▸ Gegevens:
● ● ● ● ● ● ●

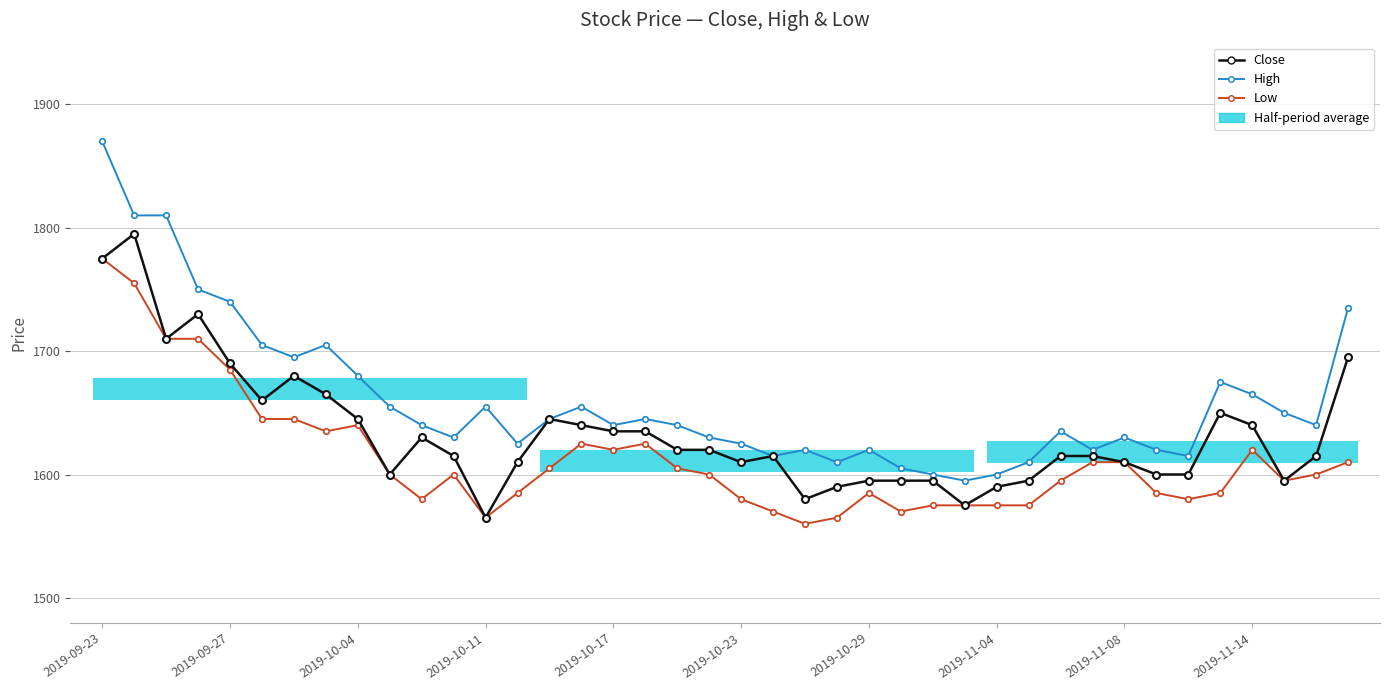

Where does the High series first go above 1640?

2019-09-23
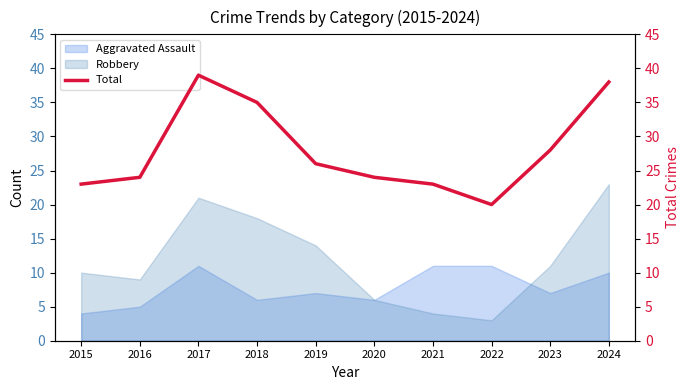

Between 2021 and 2024, which is larger?

2024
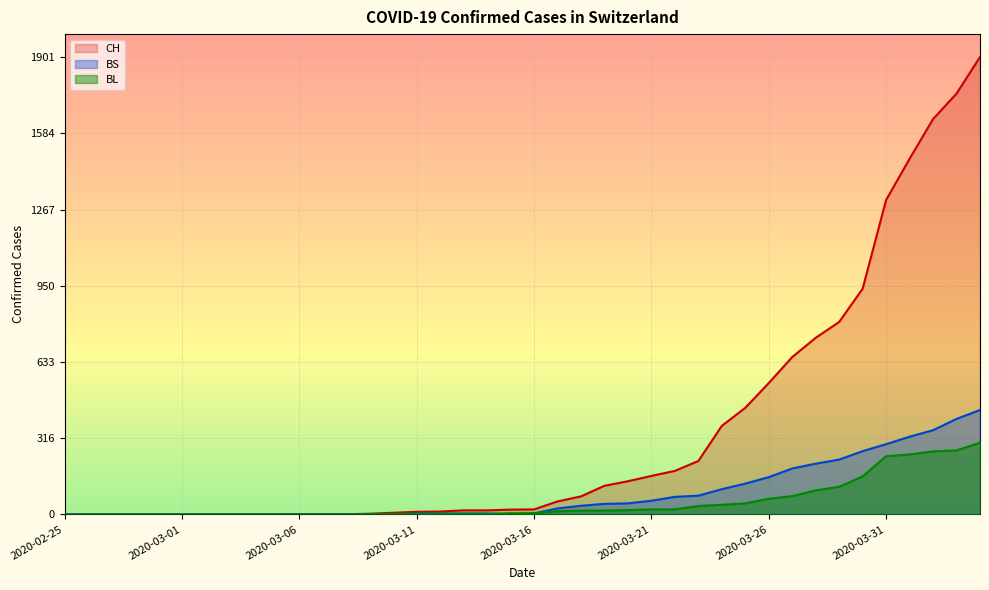

Where do BL and BS first cross each other?

2020-03-10 and 2020-03-11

● ● ● ● ● ● ●

▸ Opdracht:
Pas het materiaal hierboven aan door overal "first" te vervangen door "initially" en laat de rest ongewijzigd. Neem de afbeeldingen niet op in je antwoord.

▸ Antwoord:
Where does the High series initially go above 1640?

2019-09-23

Between 2021 and 2024, which is larger?

2024

Where do BL and BS initially cross each other?

2020-03-10 and 2020-03-11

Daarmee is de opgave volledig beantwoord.